Finance Minister Keith Peterson says that for the foreseeable future, the Government of Nunavut will be totally dependent on the federal government for money to run programs and build infrastructure. (FILE PHOTO)


Finance Minister Keith Peterson says that for the foreseeable future, the Government of Nunavut will be totally dependent on the federal government for money to run programs and build infrastructure. (FILE PHOTO)

Keith Peterson likens the Government of Nunavut, facing massive infrastructure needs and little money to pay for them, to an old car.

“We patch it up, we fix it ourselves,” Nunavut’s finance minister said after tabling a $122.5-million capital plan in the Legislative Assembly Oct. 19.

“I know that’s not a good way to keep a government working but until we get a major infusion of cash to invest in upgrading our infrastructure of Nunavut, we’re going to have to keep the infrastructure working.”

Those needs include hundreds of millions of dollars for transportation, power generation and municipal responsibilities like solid waste and water services.

At a recent infrastructure conference in Iqaluit, some speakers urged Nunavut to explore public-private partnerships and suggested the territory coordinate with the Canadian Forces and the mining industry on infrastructure.

In a speech, Premier Eva Aariak said she’s open to such partnerships, but called on Ottawa to step up with more money for infrastructure.

But two MPs from the governing Conservative Party — Nunavut’s Leona Aglukkaq and Pierre Poilievre, parliamentary secretary to Prime Minister Stephen Harper — warned conference goers to expect austerity in next spring’s federal budget.

“Consider it a shift from ‘and’ to ‘or,’” Poilievre said, meaning Nunavut will have to pick from a list of priorities, expect funding for the biggest needs, and wait on everything else.

But Nunavut’s position is that massive up-front infrastructure spending by Ottawa will allow Nunavut to develop a bigger economy that’s based less on government employment and more on private industry.

Throw in a devolution deal that would allow Nunavut to earn royalties from resource industries, in addition to increased tax revenues, and Nunavut could work its way out of being a financial ward of the federal government.

Or so the theory goes.

Earlier this month, the NWT government reportedly reached a devolution agreement-in-principle with Ottawa, which would give the GNWT control over federal lands — and rights to the water and minerals in those lands.

Some MLAs and First Nations leaders in the NWT slammed the deal, over concerns it would make aboriginal governments subservient to the territorial government, but that won’t be a problem in Nunavut, where the Inuit land claim is settled.

Aariak said Oct. 20 that the GN is ready to negotiate with Ottawa on devolution, but the federal government has yet to appoint a negotiator.

“We’re ready,” she said. “We’ve had a negotiation mandate for a few years.”

In the mean-time, Nunavut’s premier said the GN is readying a communications plan to tell Nunavummiut more about Nunavut’s devolution pitch.

“I’m finding since I got this job that not a whole lot of people know what devolution is,” Aariak said.

As it stands now, Peterson is blunt when asked about Nunavut’s prospects for financial independence from Ottawa.

“We’re going to be totally, totally dependent for the foreseeable future on Ottawa,” he said.

Peterson said the federal government’s looming cutbacks aimed at tackling a $55-billion deficit also raise concerns about how much money will be available when Ottawa and the territories meet to work out a new Territorial Formula Financing agreement when the current deal expires in 2014.

“From what I hear everything’s on the table,” he said. “It’s impossible to predict the outcomes.”

Eighty-five per cent of Nunavut’s annual budget comes from the TFF accord and a further eight per cent comes from a smattering of other federal programs.

Compounding the problem, Peterson said, is an estimated $600 million in infrastructure needs among Nunavut’s municipalities.

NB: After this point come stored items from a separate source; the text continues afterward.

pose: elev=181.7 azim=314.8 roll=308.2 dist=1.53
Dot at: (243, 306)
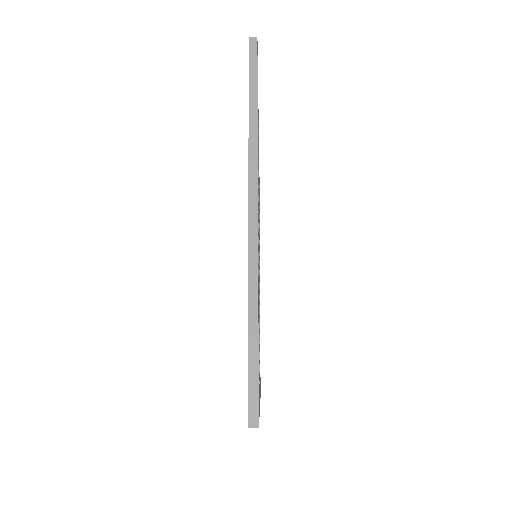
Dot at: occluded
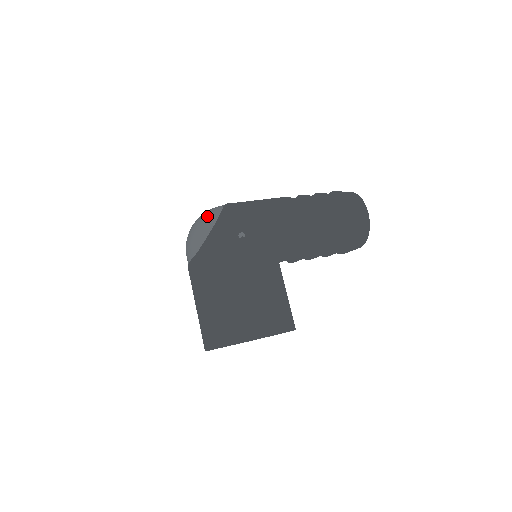
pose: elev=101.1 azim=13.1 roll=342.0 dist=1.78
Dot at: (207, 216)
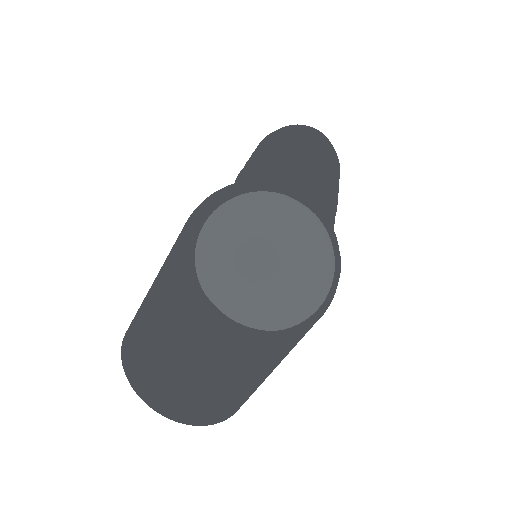
Dot at: (322, 272)
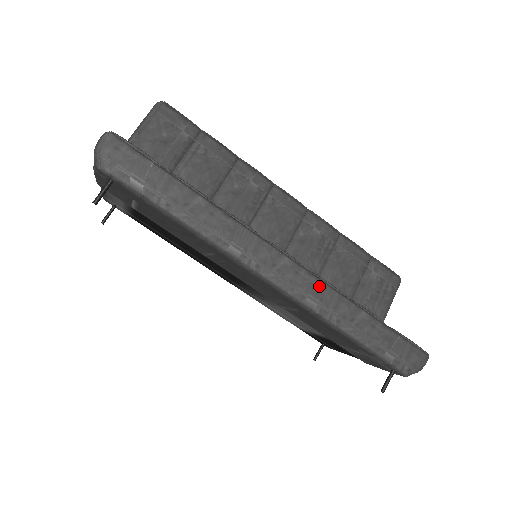
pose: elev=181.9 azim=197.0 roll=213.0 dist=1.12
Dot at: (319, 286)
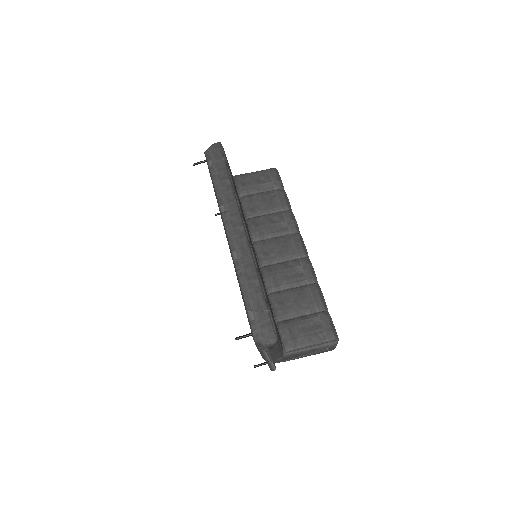
Dot at: (246, 251)
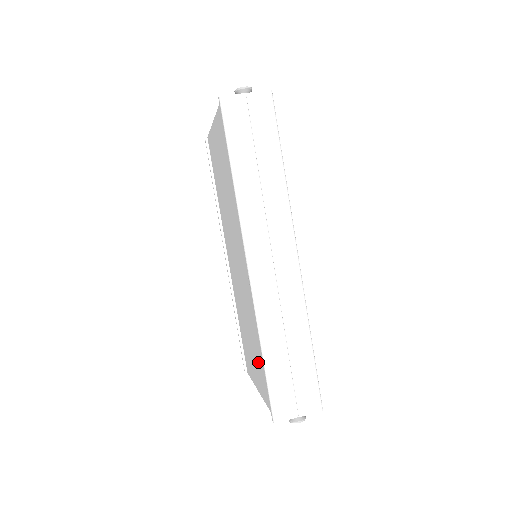
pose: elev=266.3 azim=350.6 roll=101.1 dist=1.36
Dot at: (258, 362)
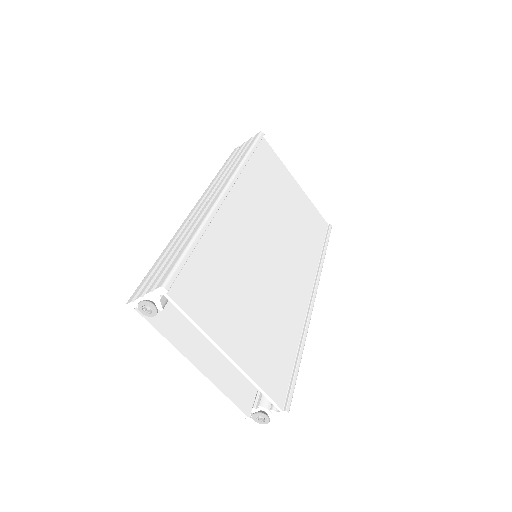
Dot at: occluded
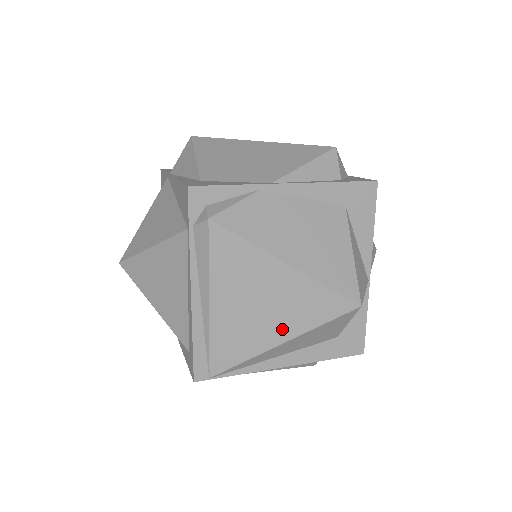
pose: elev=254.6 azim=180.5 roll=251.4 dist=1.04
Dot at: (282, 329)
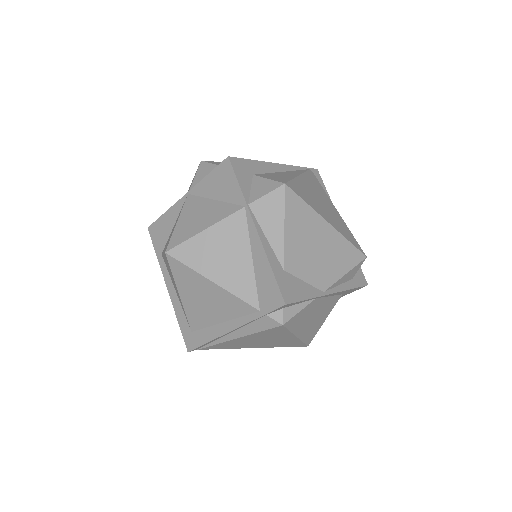
Dot at: (261, 346)
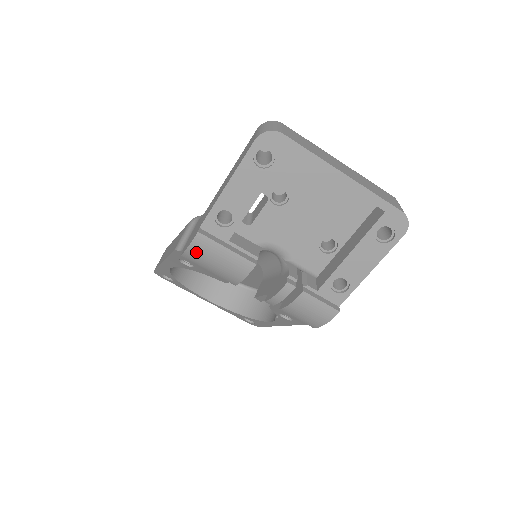
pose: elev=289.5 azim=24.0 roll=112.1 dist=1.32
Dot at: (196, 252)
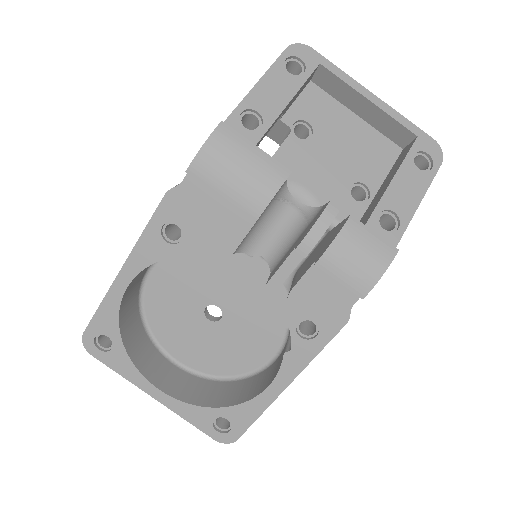
Dot at: (214, 152)
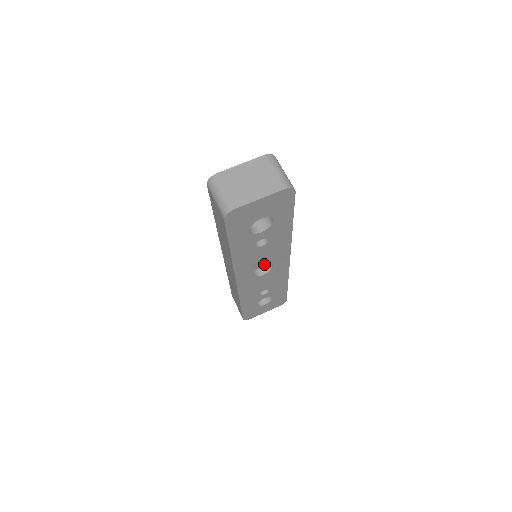
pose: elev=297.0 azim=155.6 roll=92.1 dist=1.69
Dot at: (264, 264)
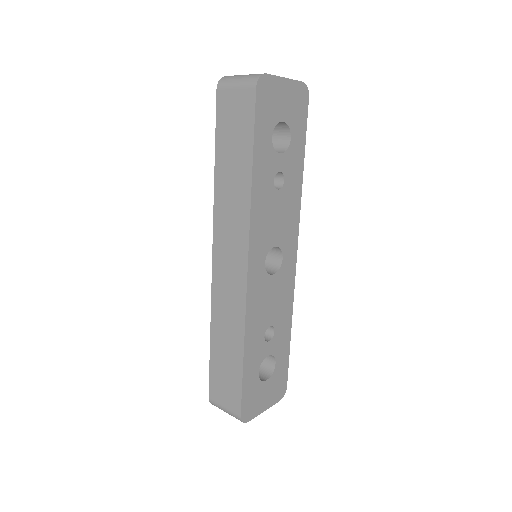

Nunavut spends roughly $120 million per year on capital projects across the territory.

Combine that with the territory’s lingering need for even more public housing, he said and it’s impossible to catch up.

And even when the federal government comes to the table, “negotiations are very complex, complicated and can take a long time,” Peterson said.

The NWT’s agreement-in-principle on devolution offers little short-term hope for Nunavut, he added, when the territory still has to expand its financial management expertise and fix huge staffing problems.

“It’s taken decades (for the NWT) to get to where they are.”